Data in this exercise -

^^^^^^^^^^^^^^^^

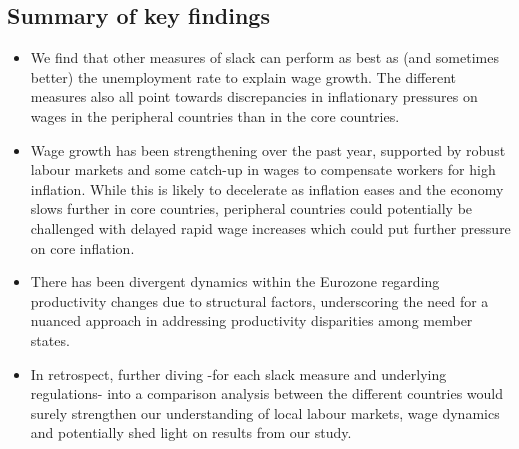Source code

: \subsection{Summary of key findings}
\begin{itemize}
    \item We find that other measures of slack can perform as best as (and sometimes better) the unemployment rate to explain wage growth. The different measures also all point towards discrepancies in inflationary pressures on wages in the peripheral countries than in the core countries.
    \item Wage growth has been strengthening over the past year, supported by robust labour markets and some catch-up in wages to compensate workers for high inflation. While this is likely to decelerate as inflation eases and the economy slows further in core countries, peripheral countries could potentially be challenged with delayed rapid wage increases which could put further pressure on core inflation.
    \item There has been divergent dynamics within the Eurozone regarding productivity changes due to structural factors, underscoring the need for a nuanced approach in addressing productivity disparities among member states.
    \item In retrospect, further diving -for each slack measure and underlying regulations- into a comparison analysis between the different countries would surely strengthen our understanding of local labour markets, wage dynamics and potentially shed light on results from our study.
\end{itemize}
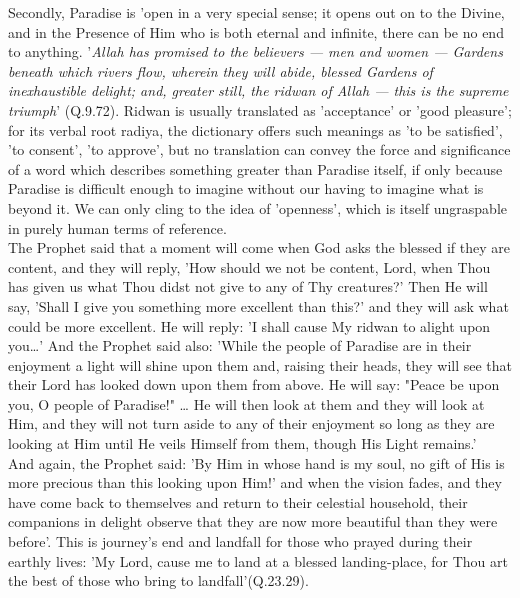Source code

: \documentclass[11pt, b5paper, twoside]{book}
\begin{document}
Secondly, Paradise is 'open in a very special sense; it opens out on to the Divine, and in the 
Presence of Him who is both eternal and infinite, there can be no end to anything. '\emph{Allah has 
promised to the believers --- men and women --- Gardens beneath which rivers flow, wherein they will 
abide, blessed Gardens of inexhaustible delight; and, greater still, the ridwan of Allah --- this is 
the supreme triumph}' (Q.9.72). Ridwan is usually translated as 'acceptance' or 'good pleasure'; for 
its verbal root radiya, the dictionary offers such meanings as 'to be satisfied', 'to consent', 'to 
approve', but no translation can convey the force and significance of a word which describes 
something greater than Paradise itself, if only because Paradise is difficult enough to imagine 
without our having to imagine what is beyond it. We can only cling to the idea of 'openness', which 
is itself ungraspable in purely human terms of reference. \\

The Prophet said that a moment will come when God asks the blessed if they are content, and they will 
reply, 'How should we not be content, Lord, when Thou has given us what Thou didst not give to any of 
Thy creatures?' Then He will say, 'Shall I give you something more excellent than this?' and they 
will ask what could be more excellent. He will reply: 'I shall cause My ridwan to alight upon you\ldots{}' 
And the Prophet said also: 'While the people of Paradise are in their enjoyment a light will shine 
upon them and, raising their heads, they will see that their Lord has looked down upon them from 
above. He will say: "Peace be upon you, O people of Paradise!" \ldots{} He will then look at them and they 
will look at Him, and they will not turn aside to any of their enjoyment so long as they are looking 
at Him until He veils Himself from them, though His Light remains.' \\

And again, the Prophet said: 'By Him in whose hand is my soul, no gift of His is more precious than 
this looking upon Him!' and when the vision fades, and they have come back to themselves and return 
to their celestial household, their companions in delight observe that they are now more beautiful 
than they were before'. This is journey's end and landfall for those who prayed during their earthly 
lives: 'My Lord, cause me to land at a blessed landing-place, for Thou art the best of those who 
bring to landfall'(Q.23.29). \\
\end{document}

^^^^^^^^^^^^^^^^

Look through the data above and return exactly the lines from the one that contains "Secondly, Paradise is" to the one that contains "abide, blessed Gardens", inclusive, with nothing else.

Secondly, Paradise is 'open in a very special sense; it opens out on to the Divine, and in the 
Presence of Him who is both eternal and infinite, there can be no end to anything. '\emph{Allah has 
promised to the believers --- men and women --- Gardens beneath which rivers flow, wherein they will 
abide, blessed Gardens of inexhaustible delight; and, greater still, the ridwan of Allah --- this is 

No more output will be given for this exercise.